= Tinne Vammen =

Danish historian

Tinne Vammen (November 23, 1942 – October 5, 2016) was a Danish historian, considered a pioneer in women's history research in her country.

== Early life and education ==
Tinne Vammen was born in Hillerød, Denmark, in 1942. Growing up in nearby Lillerød, she was one of five children born to Knud Ejnar Daniel Knudsen, an agribusinessman and local Venstre party politician, and Emilie Christiane Mouritzen, a former nursing student.

In 1961, she graduated from the Frederiksborg State School, then worked as an au pair in England. She continued her studies at the University of Copenhagen, first in English and then in history. As a student, she became involved in youth activism, including the Slumstormer squatting movement and the Red Stocking women's rights movement. An essay she wrote about her experience in the Red Stocking movement was later published in the anthology Sisterhood Is Global.

== Career ==
Vammen is considered a pioneer in Danish women's history research. She became one of the first academics in the University of Copenhagen's History Department to examine women's history, conducting in-depth archival studies and producing sweeping narratives of women's role in Denmark's past, as well as helping establish the first interdisciplinary courses in women's research in 1972. She began lecturing in the History Department after obtaining her master's of philosophy in 1973. Later, in the 1980s, she also taught at the Folkeuniversitetet's Center for Women's Research. In the spring of 1991, she was a residential fellow at the Swedish Collegium for Advanced Study in Uppsala, Sweden.

From 1982 to 1984, she served on the editorial board of the journal Kvinders, which promoted women's research. Due to her gender and the subject matter she worked on, she faced difficulties throughout her career, and much of her research was self-financed.
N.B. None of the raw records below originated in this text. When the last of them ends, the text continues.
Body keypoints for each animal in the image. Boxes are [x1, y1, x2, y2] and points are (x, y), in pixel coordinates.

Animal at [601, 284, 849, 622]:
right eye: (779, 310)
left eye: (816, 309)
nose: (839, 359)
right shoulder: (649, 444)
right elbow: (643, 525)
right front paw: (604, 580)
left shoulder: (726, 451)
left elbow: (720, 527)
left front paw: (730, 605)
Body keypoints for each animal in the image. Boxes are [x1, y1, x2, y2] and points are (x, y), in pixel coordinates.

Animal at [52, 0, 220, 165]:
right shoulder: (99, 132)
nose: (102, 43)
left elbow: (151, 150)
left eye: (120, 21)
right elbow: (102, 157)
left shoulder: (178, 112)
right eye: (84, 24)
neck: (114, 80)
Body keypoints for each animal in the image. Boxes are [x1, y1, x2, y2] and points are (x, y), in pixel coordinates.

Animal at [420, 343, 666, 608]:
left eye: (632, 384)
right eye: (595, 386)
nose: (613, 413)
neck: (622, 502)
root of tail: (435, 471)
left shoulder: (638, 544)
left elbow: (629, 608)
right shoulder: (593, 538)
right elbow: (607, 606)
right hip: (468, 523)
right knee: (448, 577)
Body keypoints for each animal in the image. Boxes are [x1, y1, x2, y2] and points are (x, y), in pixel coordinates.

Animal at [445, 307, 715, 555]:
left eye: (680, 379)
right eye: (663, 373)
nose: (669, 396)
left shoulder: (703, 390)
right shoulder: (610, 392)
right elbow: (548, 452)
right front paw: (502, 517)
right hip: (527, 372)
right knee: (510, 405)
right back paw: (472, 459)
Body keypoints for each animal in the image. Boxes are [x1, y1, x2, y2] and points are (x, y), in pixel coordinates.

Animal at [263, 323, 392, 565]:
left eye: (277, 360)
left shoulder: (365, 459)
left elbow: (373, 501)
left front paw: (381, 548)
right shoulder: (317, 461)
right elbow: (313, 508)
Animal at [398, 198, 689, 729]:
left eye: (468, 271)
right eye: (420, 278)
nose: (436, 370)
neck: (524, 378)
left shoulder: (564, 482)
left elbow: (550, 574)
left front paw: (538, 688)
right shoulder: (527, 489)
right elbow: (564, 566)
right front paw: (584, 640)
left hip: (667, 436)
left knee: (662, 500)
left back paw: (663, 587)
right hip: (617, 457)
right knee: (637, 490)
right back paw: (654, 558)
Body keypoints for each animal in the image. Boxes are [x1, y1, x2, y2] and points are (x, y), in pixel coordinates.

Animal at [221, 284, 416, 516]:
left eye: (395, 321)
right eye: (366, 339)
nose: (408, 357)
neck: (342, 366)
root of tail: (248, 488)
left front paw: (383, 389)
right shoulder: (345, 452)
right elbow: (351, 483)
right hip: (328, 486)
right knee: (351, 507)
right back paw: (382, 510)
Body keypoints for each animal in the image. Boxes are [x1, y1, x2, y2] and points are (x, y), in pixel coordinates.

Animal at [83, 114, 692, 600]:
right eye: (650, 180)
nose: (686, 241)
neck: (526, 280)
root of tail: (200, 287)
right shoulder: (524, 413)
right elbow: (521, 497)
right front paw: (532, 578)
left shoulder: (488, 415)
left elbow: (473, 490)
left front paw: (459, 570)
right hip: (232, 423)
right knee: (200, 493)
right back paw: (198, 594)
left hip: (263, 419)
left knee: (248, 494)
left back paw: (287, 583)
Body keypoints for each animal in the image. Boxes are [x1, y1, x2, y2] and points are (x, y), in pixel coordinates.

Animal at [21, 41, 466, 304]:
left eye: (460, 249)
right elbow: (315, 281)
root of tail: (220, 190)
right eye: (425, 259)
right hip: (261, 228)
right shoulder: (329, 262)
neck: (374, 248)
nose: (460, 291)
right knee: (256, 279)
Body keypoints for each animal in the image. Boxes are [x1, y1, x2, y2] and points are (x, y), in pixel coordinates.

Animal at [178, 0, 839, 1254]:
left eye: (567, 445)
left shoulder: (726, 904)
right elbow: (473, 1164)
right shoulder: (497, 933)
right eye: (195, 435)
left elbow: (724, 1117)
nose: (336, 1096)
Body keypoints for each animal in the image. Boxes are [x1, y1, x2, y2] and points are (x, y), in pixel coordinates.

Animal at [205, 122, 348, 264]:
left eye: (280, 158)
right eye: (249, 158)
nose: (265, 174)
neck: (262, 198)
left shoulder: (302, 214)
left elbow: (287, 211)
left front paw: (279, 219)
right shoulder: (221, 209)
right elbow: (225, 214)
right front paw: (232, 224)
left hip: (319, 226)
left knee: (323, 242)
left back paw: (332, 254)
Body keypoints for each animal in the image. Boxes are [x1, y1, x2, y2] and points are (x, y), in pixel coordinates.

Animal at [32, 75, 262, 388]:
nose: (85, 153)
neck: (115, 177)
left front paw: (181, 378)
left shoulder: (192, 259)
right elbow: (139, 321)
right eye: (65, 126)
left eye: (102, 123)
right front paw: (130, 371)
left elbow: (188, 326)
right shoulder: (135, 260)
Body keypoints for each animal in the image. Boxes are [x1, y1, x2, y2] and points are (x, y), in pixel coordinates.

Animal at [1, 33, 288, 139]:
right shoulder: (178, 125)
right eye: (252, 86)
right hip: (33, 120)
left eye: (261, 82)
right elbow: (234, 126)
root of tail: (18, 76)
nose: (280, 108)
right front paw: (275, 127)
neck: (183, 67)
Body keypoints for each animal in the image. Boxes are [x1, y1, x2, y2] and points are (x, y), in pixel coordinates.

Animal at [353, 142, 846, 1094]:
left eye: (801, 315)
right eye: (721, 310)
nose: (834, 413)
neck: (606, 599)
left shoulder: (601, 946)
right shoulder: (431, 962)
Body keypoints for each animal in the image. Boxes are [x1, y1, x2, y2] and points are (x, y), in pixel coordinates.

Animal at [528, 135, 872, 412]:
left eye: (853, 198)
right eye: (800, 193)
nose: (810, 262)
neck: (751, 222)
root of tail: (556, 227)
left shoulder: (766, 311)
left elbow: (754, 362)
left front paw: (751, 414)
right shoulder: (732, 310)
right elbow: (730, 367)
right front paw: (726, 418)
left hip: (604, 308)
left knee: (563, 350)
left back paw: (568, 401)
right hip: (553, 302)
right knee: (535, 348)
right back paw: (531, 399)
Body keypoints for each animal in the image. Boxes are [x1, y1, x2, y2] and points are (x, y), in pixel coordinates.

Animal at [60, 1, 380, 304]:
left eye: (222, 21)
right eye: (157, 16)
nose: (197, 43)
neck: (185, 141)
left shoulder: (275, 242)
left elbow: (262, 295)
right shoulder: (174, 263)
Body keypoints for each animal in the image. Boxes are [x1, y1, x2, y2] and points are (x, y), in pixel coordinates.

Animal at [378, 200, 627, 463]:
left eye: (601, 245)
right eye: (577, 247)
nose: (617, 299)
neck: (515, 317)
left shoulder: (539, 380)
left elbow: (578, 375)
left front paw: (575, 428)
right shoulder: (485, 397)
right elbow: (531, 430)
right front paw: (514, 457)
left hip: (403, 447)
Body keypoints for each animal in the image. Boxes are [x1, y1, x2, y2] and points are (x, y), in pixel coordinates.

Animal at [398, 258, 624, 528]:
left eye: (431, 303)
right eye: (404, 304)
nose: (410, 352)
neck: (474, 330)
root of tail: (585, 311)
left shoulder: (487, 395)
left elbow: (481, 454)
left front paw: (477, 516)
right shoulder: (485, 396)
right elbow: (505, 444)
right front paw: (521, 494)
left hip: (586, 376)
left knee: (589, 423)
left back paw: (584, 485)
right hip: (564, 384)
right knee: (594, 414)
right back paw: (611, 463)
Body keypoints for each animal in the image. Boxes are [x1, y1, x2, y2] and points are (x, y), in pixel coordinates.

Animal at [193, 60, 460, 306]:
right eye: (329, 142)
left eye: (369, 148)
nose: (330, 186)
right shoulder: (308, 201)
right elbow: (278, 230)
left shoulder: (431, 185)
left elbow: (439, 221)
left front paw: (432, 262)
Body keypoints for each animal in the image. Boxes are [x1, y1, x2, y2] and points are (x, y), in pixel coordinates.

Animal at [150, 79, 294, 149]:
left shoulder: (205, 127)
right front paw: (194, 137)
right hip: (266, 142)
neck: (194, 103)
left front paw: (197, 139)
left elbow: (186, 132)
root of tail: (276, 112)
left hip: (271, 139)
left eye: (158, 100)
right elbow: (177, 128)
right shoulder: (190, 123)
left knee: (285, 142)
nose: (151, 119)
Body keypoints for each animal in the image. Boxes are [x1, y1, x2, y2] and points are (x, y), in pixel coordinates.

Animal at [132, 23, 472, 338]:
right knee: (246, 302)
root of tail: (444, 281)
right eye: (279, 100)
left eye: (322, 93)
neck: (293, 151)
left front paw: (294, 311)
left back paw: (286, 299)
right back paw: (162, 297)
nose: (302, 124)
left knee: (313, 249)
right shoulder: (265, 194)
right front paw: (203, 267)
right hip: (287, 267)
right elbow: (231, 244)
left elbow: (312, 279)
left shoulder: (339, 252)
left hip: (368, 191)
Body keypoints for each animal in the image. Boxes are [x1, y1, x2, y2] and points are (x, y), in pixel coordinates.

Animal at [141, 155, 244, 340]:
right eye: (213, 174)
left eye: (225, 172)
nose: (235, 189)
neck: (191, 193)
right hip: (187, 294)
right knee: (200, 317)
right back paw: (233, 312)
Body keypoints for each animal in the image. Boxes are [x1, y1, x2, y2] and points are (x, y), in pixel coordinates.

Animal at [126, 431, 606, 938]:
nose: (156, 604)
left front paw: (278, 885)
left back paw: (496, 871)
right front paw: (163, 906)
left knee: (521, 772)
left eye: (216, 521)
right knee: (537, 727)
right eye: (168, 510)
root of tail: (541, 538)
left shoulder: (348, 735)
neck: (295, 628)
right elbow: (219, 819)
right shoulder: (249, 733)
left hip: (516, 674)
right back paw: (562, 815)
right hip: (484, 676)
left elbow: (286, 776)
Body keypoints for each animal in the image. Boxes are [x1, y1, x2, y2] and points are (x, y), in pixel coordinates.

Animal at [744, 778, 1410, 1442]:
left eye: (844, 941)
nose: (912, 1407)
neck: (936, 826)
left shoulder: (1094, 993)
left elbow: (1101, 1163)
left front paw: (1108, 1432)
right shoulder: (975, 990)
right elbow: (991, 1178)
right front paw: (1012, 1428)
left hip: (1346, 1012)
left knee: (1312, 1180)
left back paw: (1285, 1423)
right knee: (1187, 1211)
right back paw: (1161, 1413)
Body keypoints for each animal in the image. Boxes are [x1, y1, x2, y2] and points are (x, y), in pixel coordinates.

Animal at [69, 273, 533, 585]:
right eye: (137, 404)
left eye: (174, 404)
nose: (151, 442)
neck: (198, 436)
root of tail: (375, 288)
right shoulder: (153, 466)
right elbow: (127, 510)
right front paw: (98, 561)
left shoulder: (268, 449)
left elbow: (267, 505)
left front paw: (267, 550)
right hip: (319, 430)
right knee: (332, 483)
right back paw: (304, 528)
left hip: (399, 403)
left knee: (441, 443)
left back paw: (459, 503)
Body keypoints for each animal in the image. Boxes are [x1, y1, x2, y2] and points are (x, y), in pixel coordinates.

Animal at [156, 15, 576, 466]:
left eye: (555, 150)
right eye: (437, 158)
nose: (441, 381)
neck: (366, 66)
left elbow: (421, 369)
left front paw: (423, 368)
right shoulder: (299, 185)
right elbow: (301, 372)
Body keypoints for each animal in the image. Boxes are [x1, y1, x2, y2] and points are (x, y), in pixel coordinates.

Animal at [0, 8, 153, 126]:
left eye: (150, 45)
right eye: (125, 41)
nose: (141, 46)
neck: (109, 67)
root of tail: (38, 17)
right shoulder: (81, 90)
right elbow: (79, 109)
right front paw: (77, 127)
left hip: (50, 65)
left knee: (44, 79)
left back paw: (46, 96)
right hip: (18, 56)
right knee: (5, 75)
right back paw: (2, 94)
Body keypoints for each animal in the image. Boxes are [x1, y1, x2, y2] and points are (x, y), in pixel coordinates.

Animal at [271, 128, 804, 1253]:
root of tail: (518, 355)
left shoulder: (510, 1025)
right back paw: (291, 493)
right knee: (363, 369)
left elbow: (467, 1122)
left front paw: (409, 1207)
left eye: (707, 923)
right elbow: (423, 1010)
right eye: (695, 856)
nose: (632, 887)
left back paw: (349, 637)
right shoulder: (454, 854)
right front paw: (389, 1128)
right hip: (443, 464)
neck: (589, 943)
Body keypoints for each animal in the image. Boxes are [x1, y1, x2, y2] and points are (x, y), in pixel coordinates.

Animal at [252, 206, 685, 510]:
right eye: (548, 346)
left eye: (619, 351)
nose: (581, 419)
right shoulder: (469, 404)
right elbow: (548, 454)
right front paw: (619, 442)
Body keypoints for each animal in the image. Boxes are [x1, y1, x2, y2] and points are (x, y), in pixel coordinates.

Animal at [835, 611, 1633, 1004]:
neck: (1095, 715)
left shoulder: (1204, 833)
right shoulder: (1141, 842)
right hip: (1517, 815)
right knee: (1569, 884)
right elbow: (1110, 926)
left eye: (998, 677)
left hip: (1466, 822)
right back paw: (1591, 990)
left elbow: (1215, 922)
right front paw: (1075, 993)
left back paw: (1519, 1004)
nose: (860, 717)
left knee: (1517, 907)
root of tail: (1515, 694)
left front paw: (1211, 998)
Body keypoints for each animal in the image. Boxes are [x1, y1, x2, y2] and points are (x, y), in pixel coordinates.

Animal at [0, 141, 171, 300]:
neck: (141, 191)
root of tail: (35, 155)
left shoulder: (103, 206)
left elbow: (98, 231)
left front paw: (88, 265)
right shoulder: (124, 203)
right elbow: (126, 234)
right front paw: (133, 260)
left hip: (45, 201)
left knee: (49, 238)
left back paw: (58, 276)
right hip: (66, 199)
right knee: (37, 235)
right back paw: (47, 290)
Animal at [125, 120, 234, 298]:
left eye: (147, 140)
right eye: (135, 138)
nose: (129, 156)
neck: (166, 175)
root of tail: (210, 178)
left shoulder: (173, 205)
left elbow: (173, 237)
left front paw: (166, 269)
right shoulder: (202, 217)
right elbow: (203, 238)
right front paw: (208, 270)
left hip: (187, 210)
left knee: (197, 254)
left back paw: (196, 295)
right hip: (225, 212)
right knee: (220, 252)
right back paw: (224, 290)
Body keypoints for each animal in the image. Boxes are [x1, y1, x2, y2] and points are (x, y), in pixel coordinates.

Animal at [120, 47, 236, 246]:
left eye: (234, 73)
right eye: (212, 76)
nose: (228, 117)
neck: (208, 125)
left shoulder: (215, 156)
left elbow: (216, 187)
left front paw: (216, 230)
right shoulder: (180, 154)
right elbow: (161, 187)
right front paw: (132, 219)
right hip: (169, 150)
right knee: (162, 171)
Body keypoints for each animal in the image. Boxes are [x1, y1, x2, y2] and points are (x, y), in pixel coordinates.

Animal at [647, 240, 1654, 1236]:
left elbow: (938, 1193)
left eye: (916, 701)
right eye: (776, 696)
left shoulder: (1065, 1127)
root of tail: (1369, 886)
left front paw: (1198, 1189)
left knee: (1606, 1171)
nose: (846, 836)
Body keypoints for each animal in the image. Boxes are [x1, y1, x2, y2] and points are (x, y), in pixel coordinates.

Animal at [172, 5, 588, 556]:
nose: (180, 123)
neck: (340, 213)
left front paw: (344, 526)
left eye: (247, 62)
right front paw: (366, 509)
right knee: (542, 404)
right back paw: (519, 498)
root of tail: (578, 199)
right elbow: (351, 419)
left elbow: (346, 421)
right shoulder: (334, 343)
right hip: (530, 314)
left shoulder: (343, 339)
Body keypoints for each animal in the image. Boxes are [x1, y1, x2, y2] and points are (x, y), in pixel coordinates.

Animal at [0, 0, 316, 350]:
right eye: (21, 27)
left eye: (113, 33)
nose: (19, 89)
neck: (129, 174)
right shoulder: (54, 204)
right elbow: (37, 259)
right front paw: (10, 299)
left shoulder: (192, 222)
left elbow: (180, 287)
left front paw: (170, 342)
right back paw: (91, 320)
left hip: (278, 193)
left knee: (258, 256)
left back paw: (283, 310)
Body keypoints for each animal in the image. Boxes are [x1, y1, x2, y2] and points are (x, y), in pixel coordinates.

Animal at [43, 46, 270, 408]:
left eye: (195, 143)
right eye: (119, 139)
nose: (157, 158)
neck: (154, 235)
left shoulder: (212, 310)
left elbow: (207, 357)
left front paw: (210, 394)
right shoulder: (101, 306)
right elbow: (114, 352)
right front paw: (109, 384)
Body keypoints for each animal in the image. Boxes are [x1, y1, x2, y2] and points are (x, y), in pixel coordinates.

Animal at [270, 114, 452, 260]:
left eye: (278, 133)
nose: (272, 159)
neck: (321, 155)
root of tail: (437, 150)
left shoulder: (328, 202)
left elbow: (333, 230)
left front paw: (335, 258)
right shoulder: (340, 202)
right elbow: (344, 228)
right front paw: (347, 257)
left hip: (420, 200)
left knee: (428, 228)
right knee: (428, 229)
Nevertheless, she also worked to increase the participation of female students in history programs. She also worked on an effort to introduce women's history into high school curricula in the early 1980s, and collaborated on women's history initiatives across the Nordic countries.

Her first book, Rent og urent (1986), comprised a groundbreaking discussion of women in the Capital Region, focusing on housemaids and their mistresses, from 1880 to 1920. Her study of the Copenhagen Women's Home was published in 2002 as Midlertidigt ophold. Kvindehjemmet i 100 år. She co-edited the anthologies På tröskeln till välfärden (1995), Charitable Women (1998), and Den privat-offentliga gränsen (1999). She also contributed 86 biographies to the Dansk kvindebiografisk leksikon, a collection of Danish women's biographies.

== Personal life and death ==
In 1966, she married fellow academic Hans Nicolaj Møller Vammen. They had two children, Morten (born 1967) and Ida (born 1979), before dissolving their marriage in 1981.

She died in 2016, of cancer, at age 73.